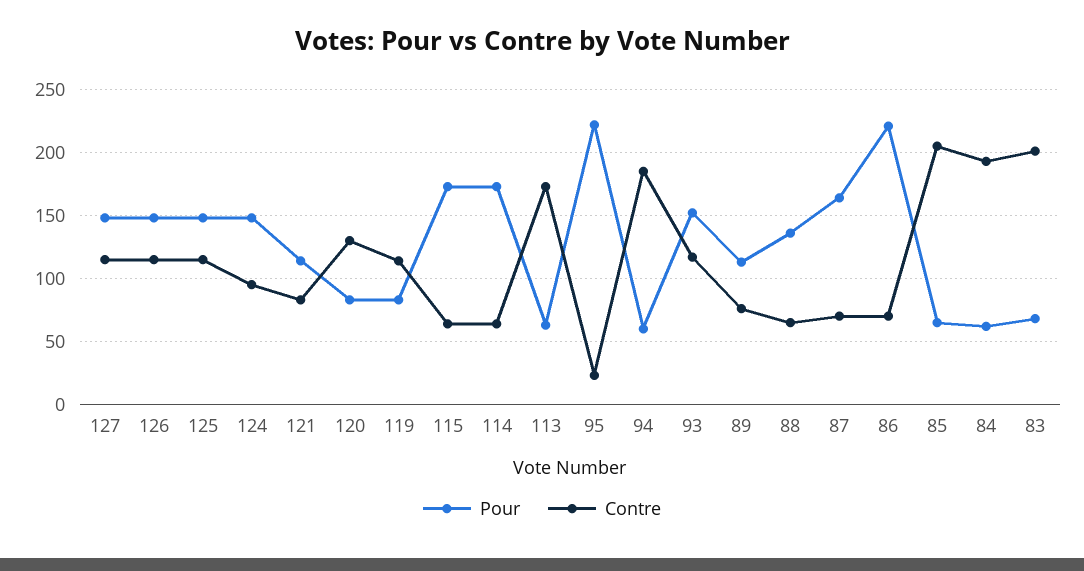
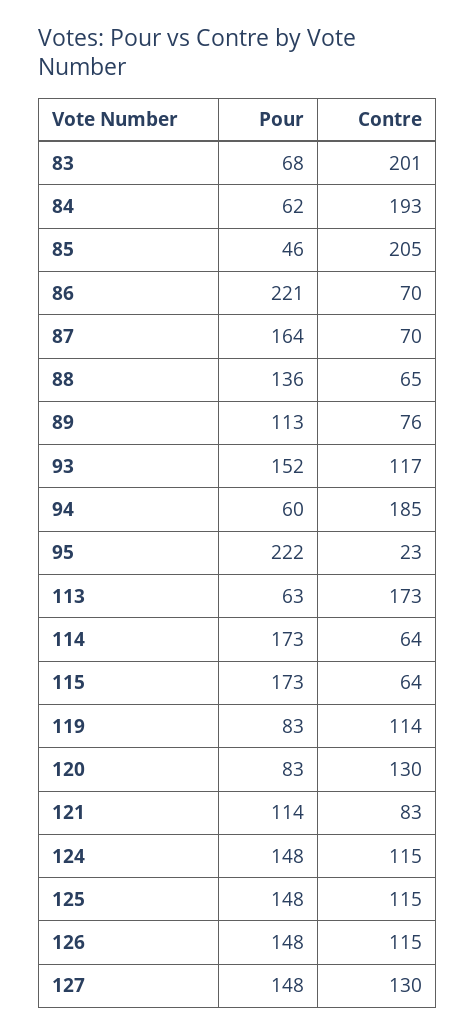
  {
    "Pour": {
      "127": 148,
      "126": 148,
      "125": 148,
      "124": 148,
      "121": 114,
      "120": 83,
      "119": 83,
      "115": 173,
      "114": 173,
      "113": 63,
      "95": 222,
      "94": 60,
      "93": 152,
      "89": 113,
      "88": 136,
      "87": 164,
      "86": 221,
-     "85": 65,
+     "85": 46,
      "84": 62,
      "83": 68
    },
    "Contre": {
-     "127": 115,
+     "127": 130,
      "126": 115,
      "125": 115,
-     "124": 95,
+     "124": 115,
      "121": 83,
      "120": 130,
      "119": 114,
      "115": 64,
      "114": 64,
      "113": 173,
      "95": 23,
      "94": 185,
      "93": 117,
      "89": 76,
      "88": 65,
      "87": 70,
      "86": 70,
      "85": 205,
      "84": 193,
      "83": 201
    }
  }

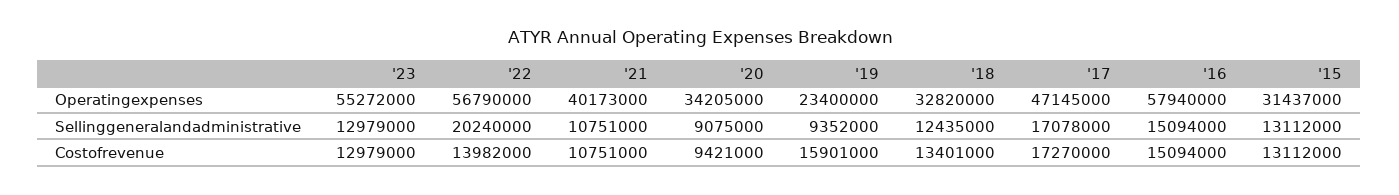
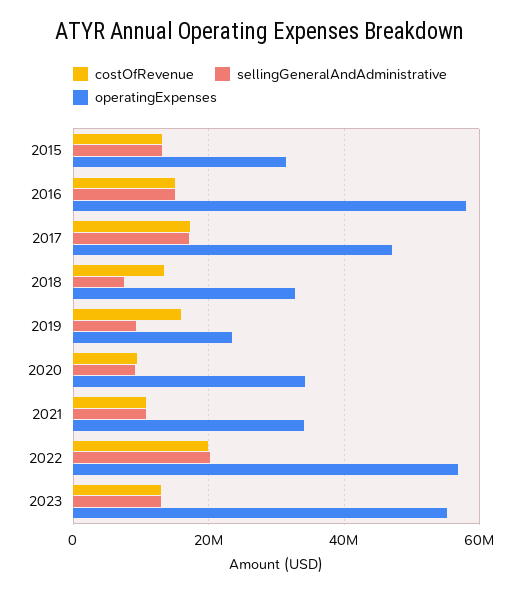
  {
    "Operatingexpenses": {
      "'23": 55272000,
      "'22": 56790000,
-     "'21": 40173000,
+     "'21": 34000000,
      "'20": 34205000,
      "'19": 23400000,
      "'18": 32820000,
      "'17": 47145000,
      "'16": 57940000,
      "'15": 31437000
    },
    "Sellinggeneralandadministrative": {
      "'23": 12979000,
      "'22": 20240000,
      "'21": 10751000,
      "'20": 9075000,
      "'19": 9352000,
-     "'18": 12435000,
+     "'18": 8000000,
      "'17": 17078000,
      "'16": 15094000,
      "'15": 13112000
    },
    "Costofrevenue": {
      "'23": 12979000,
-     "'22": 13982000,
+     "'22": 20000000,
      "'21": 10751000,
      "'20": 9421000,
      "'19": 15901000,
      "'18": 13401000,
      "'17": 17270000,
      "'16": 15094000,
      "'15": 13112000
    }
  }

------------------------

#### ACTION ITEM:
Write out the whole listing exactly as it appears, and omit the pictures.

#### FINISHED EXERCISE:
  {
    "Pour": {
      "127": 148,
      "126": 148,
      "125": 148,
      "124": 148,
      "121": 114,
      "120": 83,
      "119": 83,
      "115": 173,
      "114": 173,
      "113": 63,
      "95": 222,
      "94": 60,
      "93": 152,
      "89": 113,
      "88": 136,
      "87": 164,
      "86": 221,
-     "85": 65,
+     "85": 46,
      "84": 62,
      "83": 68
    },
    "Contre": {
-     "127": 115,
+     "127": 130,
      "126": 115,
      "125": 115,
-     "124": 95,
+     "124": 115,
      "121": 83,
      "120": 130,
      "119": 114,
      "115": 64,
      "114": 64,
      "113": 173,
      "95": 23,
      "94": 185,
      "93": 117,
      "89": 76,
      "88": 65,
      "87": 70,
      "86": 70,
      "85": 205,
      "84": 193,
      "83": 201
    }
  }

  {
    "Operatingexpenses": {
      "'23": 55272000,
      "'22": 56790000,
-     "'21": 40173000,
+     "'21": 34000000,
      "'20": 34205000,
      "'19": 23400000,
      "'18": 32820000,
      "'17": 47145000,
      "'16": 57940000,
      "'15": 31437000
    },
    "Sellinggeneralandadministrative": {
      "'23": 12979000,
      "'22": 20240000,
      "'21": 10751000,
      "'20": 9075000,
      "'19": 9352000,
-     "'18": 12435000,
+     "'18": 8000000,
      "'17": 17078000,
      "'16": 15094000,
      "'15": 13112000
    },
    "Costofrevenue": {
      "'23": 12979000,
-     "'22": 13982000,
+     "'22": 20000000,
      "'21": 10751000,
      "'20": 9421000,
      "'19": 15901000,
      "'18": 13401000,
      "'17": 17270000,
      "'16": 15094000,
      "'15": 13112000
    }
  }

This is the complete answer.